Gov. Mike Leavitt, speaking to the Public Lands Council, pitched his "enlibra" plan for environmental policy-making.

The enlibra policy was developed by Republican Leavitt and Democratic Oregon Gov. John Kitzhaber. It calls for greater citizen and industry involvement in environmental policy questions and more latitude for local governments in how they follow federal rules."Enlibra will become a road map to solve problems," Leavitt said Thursday. "It will help in legislation and become a means by which legislators and stakeholders are able to resolve disputes."

Leavitt and other governors hope it will become part of the American political lexicon and a philosophical foundation.

"We'll have to deal with the federal government, but there has to be more local control," Leavitt said.

Some may consider enlibra too "green" or too conservative, Leavitt said.

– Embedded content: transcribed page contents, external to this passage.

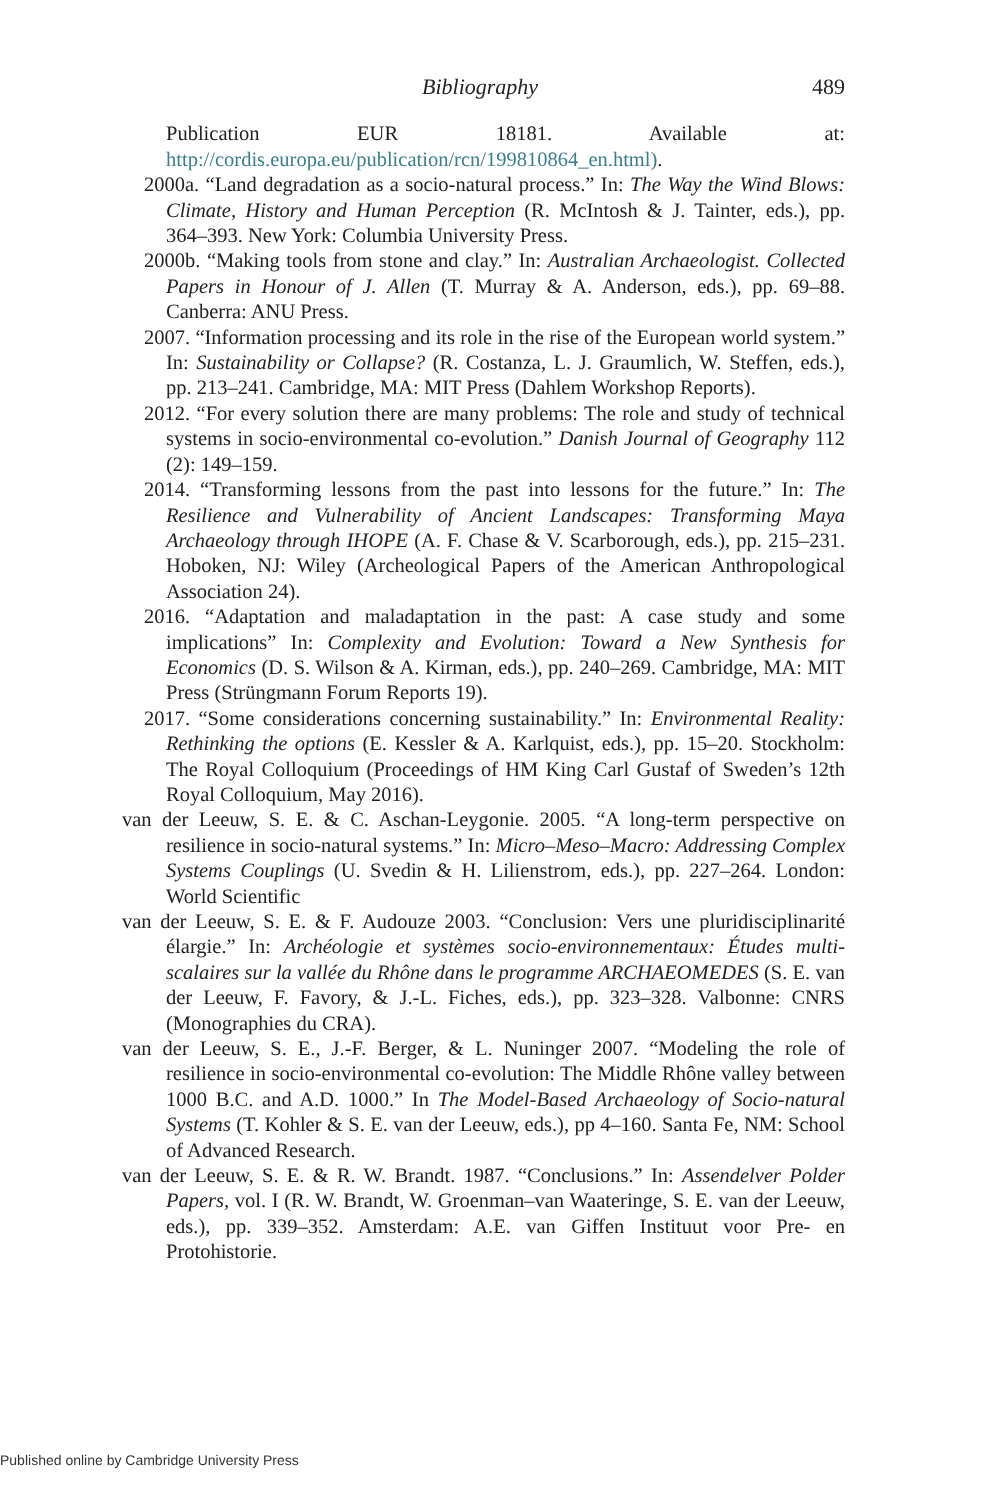Bibliography 489
Publication EUR 18181. Available at: http://cordis.europa.eu/publication/rcn/199810864_en.html).
2000a. “Land degradation as a socio-natural process.” In: The Way the Wind Blows: Climate, History and Human Perception (R. McIntosh & J. Tainter, eds.), pp. 364–393. New York: Columbia University Press.
2000b. “Making tools from stone and clay.” In: Australian Archaeologist. Collected Papers in Honour of J. Allen (T. Murray & A. Anderson, eds.), pp. 69–88. Canberra: ANU Press.
2007. “Information processing and its role in the rise of the European world system.” In: Sustainability or Collapse? (R. Costanza, L. J. Graumlich, W. Steffen, eds.), pp. 213–241. Cambridge, MA: MIT Press (Dahlem Workshop Reports).
2012. “For every solution there are many problems: The role and study of technical systems in socio-environmental co-evolution.” Danish Journal of Geography 112 (2): 149–159.
2014. “Transforming lessons from the past into lessons for the future.” In: The Resilience and Vulnerability of Ancient Landscapes: Transforming Maya Archaeology through IHOPE (A. F. Chase & V. Scarborough, eds.), pp. 215–231. Hoboken, NJ: Wiley (Archeological Papers of the American Anthropological Association 24).
2016. “Adaptation and maladaptation in the past: A case study and some implications” In: Complexity and Evolution: Toward a New Synthesis for Economics (D. S. Wilson & A. Kirman, eds.), pp. 240–269. Cambridge, MA: MIT Press (Strüngmann Forum Reports 19).
2017. “Some considerations concerning sustainability.” In: Environmental Reality: Rethinking the options (E. Kessler & A. Karlquist, eds.), pp. 15–20. Stockholm: The Royal Colloquium (Proceedings of HM King Carl Gustaf of Sweden’s 12th Royal Colloquium, May 2016).
van der Leeuw, S. E. & C. Aschan-Leygonie. 2005. “A long-term perspective on resilience in socio-natural systems.” In: Micro–Meso–Macro: Addressing Complex Systems Couplings (U. Svedin & H. Lilienstrom, eds.), pp. 227–264. London: World Scientific
van der Leeuw, S. E. & F. Audouze 2003. “Conclusion: Vers une pluridisciplinarité élargie.” In: Archéologie et systèmes socio-environnementaux: Études multi-scalaires sur la vallée du Rhône dans le programme ARCHAEOMEDES (S. E. van der Leeuw, F. Favory, & J.-L. Fiches, eds.), pp. 323–328. Valbonne: CNRS (Monographies du CRA).
van der Leeuw, S. E., J.-F. Berger, & L. Nuninger 2007. “Modeling the role of resilience in socio-environmental co-evolution: The Middle Rhône valley between 1000 B.C. and A.D. 1000.” In The Model-Based Archaeology of Socio-natural Systems (T. Kohler & S. E. van der Leeuw, eds.), pp 4–160. Santa Fe, NM: School of Advanced Research.
van der Leeuw, S. E. & R. W. Brandt. 1987. “Conclusions.” In: Assendelver Polder Papers, vol. I (R. W. Brandt, W. Groenman–van Waateringe, S. E. van der Leeuw, eds.), pp. 339–352. Amsterdam: A.E. van Giffen Instituut voor Pre- en Protohistorie.
Published online by Cambridge University Press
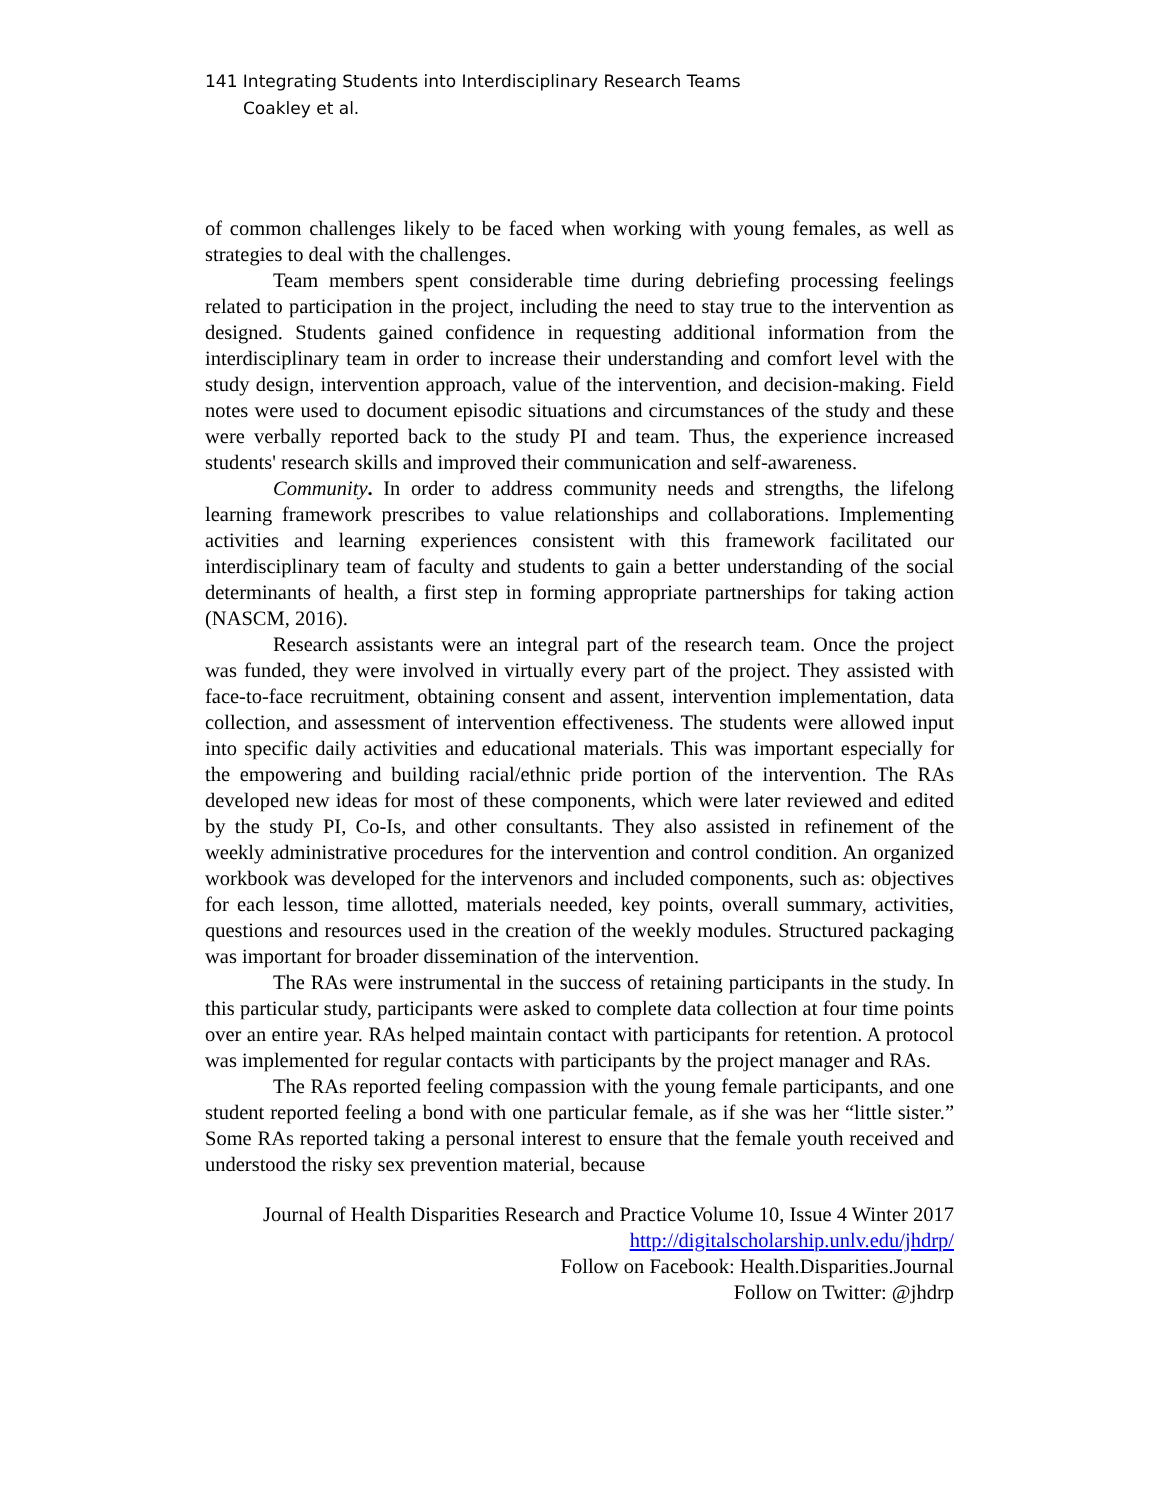141 Integrating Students into Interdisciplinary Research Teams
Coakley et al.
of common challenges likely to be faced when working with young females, as well as strategies to deal with the challenges.
Team members spent considerable time during debriefing processing feelings related to participation in the project, including the need to stay true to the intervention as designed. Students gained confidence in requesting additional information from the interdisciplinary team in order to increase their understanding and comfort level with the study design, intervention approach, value of the intervention, and decision-making. Field notes were used to document episodic situations and circumstances of the study and these were verbally reported back to the study PI and team. Thus, the experience increased students' research skills and improved their communication and self-awareness.
Community. In order to address community needs and strengths, the lifelong learning framework prescribes to value relationships and collaborations. Implementing activities and learning experiences consistent with this framework facilitated our interdisciplinary team of faculty and students to gain a better understanding of the social determinants of health, a first step in forming appropriate partnerships for taking action (NASCM, 2016).
Research assistants were an integral part of the research team. Once the project was funded, they were involved in virtually every part of the project. They assisted with face-to-face recruitment, obtaining consent and assent, intervention implementation, data collection, and assessment of intervention effectiveness. The students were allowed input into specific daily activities and educational materials. This was important especially for the empowering and building racial/ethnic pride portion of the intervention. The RAs developed new ideas for most of these components, which were later reviewed and edited by the study PI, Co-Is, and other consultants. They also assisted in refinement of the weekly administrative procedures for the intervention and control condition. An organized workbook was developed for the intervenors and included components, such as: objectives for each lesson, time allotted, materials needed, key points, overall summary, activities, questions and resources used in the creation of the weekly modules. Structured packaging was important for broader dissemination of the intervention.
The RAs were instrumental in the success of retaining participants in the study. In this particular study, participants were asked to complete data collection at four time points over an entire year. RAs helped maintain contact with participants for retention. A protocol was implemented for regular contacts with participants by the project manager and RAs.
The RAs reported feeling compassion with the young female participants, and one student reported feeling a bond with one particular female, as if she was her “little sister.” Some RAs reported taking a personal interest to ensure that the female youth received and understood the risky sex prevention material, because
Journal of Health Disparities Research and Practice Volume 10, Issue 4 Winter 2017
http://digitalscholarship.unlv.edu/jhdrp/
Follow on Facebook: Health.Disparities.Journal
Follow on Twitter: @jhdrp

There has to be a philosophy between those on two bumper stickers Leavitt saw while driving one day. One said, "Earth First! We'll mine the other planets later," and "Save the Planet. Kill yourself."

Something needs to change in light of the Grand Staircase-Escalante National Monument declaration, Leavitt suggested.

It will be up to the American people to see that states have more say in such decisions, Leavitt said.

"Many states sold responsibility for what seemed to be an endless supply of government money," Leavitt said.

Leavitt also spoke again in behalf of a regional presidential primary.

In New Hampshire, presidential candidates are everywhere, with media on every corner, while, "meantime, we have the West, which is left out of the process of selecting the leader of the free world," Leavitt said.

"The process of nominating presidential candidates (would) shift to the West, moving to the East," he added. "Candidates will come to Boise, Twin Falls (Idaho) and Colorado Springs."

During a brief question-answer session, Leavitt said he has no interest in running in a Western or any other presidential primary.

"For the year 2000, if I won the ballot anywhere, it would be as (Utah) governor," he said.